Thursday, August 24, 2006

Long Live the New Gods

A little late to the party perhaps, but this caught my attention yesterday. The summarised version is this: MTV are holding some sort of interviews with some high profile game developers ("Gods", apparently). It also reminded me of this piece on that asked why was it that we were still talking about the same people at the head of the industry (Carmack, Miyamoto, etc). And it made me realise something. The old Gods are actually dead, but the media haven't clocked this yet. The New Gods are coming.

Are you ready?

Anatomy of a God
Going all Greek for a moment, what is a God?

In many ways, Gods back then were the equivalent of brands today. Aside from the idea that someone might be abasing themselves before a poster of John Romero, or seeking out Warren Spector's old shoes as relics, what this means is that a God, like a brand, came to mean a symbol of something. The nature of a God was larger than life, the physical embodiment of an idea, and the faith in that idea. This is what brands are at their best, and those who disagree may be referred to the cults of Nintendo and Apple respectively. Gods inspire faith.

Theologically speaking, there are traditionally two kinds of God. One is the insubstantial force, the monolith representing a concept. Companies occupy this particular sort of position in modern times, with people ascribing traits to Coca Cola, McDonalds, Microsoft and Sega, for example, which stand above and beyond the sum total of the people who actually work in those companies. The Mystery cults of Roman times are alive and well in this new form.

The other kind of God is the avatar God. These are the Gods that have faces and bodies, as it were, and who embody a philosophy and a creative aspect. Avatar Gods represent the unchanging truths in our grander nature (Jung's archetypes, in many ways) in that they are not full and rounded people in our understanding of it. To be mortal is to change, to be immortal is to be encapsulated in time.

Our society is awash with these kinds of Gods. The faces of the famous and the worshipped, the stalked and the saluted are literally all around us. The pantheon is literally heaving with all sorts.

So to gaming. While we gamers and game developers might fancy ourselves as aloof and rational beings, rejecting the theology of the masses, the truth is of course that we are just as prone to deification as anyone else. We have out inanimate deities with ever changing personnel like Nintendo and Sony, and we have our individuals who have become Gods. Will Wright is a figure of awe to many people, for example. Will Wright is a God. (There's a quote you won't get from me very often)

Gods are upheld by faith more than anything else. A company which has lost the faith of its consumers goes bankrupt either sharply or in slow decline. A musician whose albums turn to drek finds himself outcast from the body politic. When the Greeks ceased to be a major force in the Mediterranean, their Gods were adapted by the Romans and died after a fashion, eventually supplanted entirely by Christ.
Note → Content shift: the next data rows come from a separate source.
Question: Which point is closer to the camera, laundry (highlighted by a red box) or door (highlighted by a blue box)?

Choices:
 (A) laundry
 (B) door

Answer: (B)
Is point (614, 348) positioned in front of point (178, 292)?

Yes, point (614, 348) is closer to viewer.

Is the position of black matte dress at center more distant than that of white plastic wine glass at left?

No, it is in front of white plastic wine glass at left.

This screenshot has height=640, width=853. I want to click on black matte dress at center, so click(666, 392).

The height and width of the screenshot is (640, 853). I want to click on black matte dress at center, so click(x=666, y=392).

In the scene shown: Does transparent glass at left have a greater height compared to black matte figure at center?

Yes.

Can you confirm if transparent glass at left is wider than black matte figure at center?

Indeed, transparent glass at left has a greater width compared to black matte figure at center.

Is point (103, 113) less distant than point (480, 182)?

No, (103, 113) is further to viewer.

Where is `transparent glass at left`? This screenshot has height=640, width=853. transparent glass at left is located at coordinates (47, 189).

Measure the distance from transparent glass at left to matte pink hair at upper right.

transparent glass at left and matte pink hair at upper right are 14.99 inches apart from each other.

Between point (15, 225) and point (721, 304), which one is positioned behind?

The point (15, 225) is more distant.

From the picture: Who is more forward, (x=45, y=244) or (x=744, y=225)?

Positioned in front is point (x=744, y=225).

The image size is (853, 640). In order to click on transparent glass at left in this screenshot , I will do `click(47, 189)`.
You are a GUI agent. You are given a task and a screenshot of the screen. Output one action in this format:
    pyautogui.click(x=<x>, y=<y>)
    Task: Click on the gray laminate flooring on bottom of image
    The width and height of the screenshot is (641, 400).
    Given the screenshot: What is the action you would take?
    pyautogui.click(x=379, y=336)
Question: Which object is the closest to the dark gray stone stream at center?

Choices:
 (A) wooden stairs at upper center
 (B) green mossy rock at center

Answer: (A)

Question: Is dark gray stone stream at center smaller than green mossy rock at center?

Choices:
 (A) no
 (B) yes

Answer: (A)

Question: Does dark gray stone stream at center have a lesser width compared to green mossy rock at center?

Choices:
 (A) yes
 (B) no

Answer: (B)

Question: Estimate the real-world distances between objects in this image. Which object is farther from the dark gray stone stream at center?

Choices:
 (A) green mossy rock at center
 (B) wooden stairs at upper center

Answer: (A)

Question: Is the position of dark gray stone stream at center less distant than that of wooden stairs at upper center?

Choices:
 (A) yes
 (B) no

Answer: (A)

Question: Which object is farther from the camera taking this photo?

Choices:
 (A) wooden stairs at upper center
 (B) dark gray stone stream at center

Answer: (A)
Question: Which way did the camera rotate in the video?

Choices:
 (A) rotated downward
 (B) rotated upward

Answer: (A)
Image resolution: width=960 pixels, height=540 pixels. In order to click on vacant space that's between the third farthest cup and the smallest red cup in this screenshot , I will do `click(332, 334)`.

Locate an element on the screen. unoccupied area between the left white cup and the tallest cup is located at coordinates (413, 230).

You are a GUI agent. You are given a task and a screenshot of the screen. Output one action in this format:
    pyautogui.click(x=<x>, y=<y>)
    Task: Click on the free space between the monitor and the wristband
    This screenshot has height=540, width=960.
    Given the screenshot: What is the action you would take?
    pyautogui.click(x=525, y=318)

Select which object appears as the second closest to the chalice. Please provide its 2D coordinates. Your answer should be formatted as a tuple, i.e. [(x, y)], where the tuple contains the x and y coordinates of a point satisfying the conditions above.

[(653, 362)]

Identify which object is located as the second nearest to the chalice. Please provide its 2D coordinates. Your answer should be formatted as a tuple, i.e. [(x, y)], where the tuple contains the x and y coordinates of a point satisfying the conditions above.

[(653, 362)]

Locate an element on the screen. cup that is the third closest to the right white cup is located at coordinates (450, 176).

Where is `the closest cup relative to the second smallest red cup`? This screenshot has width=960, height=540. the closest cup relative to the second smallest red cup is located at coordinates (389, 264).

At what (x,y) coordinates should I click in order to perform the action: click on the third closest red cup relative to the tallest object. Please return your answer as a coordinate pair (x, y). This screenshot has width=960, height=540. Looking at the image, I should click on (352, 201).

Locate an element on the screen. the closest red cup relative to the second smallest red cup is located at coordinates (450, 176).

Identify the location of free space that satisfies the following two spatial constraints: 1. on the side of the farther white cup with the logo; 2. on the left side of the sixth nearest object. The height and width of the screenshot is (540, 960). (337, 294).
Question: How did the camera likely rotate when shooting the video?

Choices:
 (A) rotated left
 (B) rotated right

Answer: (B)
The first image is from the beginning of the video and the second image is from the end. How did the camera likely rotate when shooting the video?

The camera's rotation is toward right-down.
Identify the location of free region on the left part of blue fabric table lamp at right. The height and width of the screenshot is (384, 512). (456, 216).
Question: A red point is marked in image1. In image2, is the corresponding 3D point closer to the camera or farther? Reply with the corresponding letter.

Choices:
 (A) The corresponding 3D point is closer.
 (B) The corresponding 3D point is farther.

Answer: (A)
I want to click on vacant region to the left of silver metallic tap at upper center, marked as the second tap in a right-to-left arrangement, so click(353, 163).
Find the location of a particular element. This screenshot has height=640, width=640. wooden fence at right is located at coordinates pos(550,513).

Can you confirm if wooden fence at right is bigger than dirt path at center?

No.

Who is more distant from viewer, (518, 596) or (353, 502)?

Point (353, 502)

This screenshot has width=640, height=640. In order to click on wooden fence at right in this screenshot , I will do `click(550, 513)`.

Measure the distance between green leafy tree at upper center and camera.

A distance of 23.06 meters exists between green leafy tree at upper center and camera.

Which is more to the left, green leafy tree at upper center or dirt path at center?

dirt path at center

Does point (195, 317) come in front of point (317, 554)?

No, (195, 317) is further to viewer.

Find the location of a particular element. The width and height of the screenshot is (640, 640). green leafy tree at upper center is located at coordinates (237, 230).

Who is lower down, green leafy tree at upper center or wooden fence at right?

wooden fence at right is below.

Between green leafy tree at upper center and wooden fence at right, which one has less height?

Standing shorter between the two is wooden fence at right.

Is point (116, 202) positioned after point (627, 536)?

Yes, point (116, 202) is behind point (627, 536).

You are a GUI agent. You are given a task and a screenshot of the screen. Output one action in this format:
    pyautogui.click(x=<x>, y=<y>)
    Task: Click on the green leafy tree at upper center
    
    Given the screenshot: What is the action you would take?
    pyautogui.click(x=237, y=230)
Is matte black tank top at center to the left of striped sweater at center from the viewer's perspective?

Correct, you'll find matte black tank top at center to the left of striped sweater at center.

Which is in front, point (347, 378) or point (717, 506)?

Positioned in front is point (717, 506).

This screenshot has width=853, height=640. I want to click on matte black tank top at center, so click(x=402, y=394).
So for gaming, the question that has to be asked is whether the existing Gods are really all that relevant, or whether many or all of them are living in yesteryear? I suspect that the answers to these questions are both "Only in so far as industry journalists keep them alive".

The Meeja
And this is where things get really interesting.

Every God needs its priests. The Mystery Cult needed its cultists to propagate the myths, just as the Catholic Church has a huge hard-on for evangelists and missionaries going to spread The Word. Like it or not, many of the games industry's publications both on the web and in print serve to carry The Word. They are the ones that bring the knowledge of the deity to us and, since all writers create false narratives no matter how hard they may try to be factual, this means that it is writers who craft the myth. All writers are essentially priests or magicians. They bring the Word or they create the Word.

So surely the question for the industry's writers is whether the Word that they bring is actually the truth, or whether they are propagating the myths long past their sell by date. While it is nice to remember the days of yore and the achievements of old, it does seem that a lot of the Gods of gaming are cooling their heels these past five years. Who really spearheaded the great games of the last few years. Are they Gods? If so, why are we not reading about them all the time instead of the usual suspects?

Who among the independent circuit is coming forward with the startling or the truly innovative, and why are we not reading about them all the time instead of yet another FPS engine refinement from Carmack or yet another negative rant about the industry from Spector? What does continued faith in the old Gods get us?

It seems to me that the answer is "Not Much" and industry journalists are being far too complacent. In Hollywood they have an expression that "you're only as good as your last picture" but in games we hold on to the old pantheon even when it seems clear that they've gone off the boil. A lack of attention for the new generation results in starvation among them, because the industry money follows the hype more than the hype following the money. Publishers will only invest in someone already familiar or someone "hot".

The New Gods are out there folks. Do you really want to write another quirky unfunny article about how Miyamoto got the ideas for Zelda from playing in caves as a child, or do you think that maybe there are new stories to tell? I know it's difficult and I know that the inanimate forces who hold onto the purse-strings are both pushing out their old God brands and less than keen for new faces to appear, but really. Is that any excuse?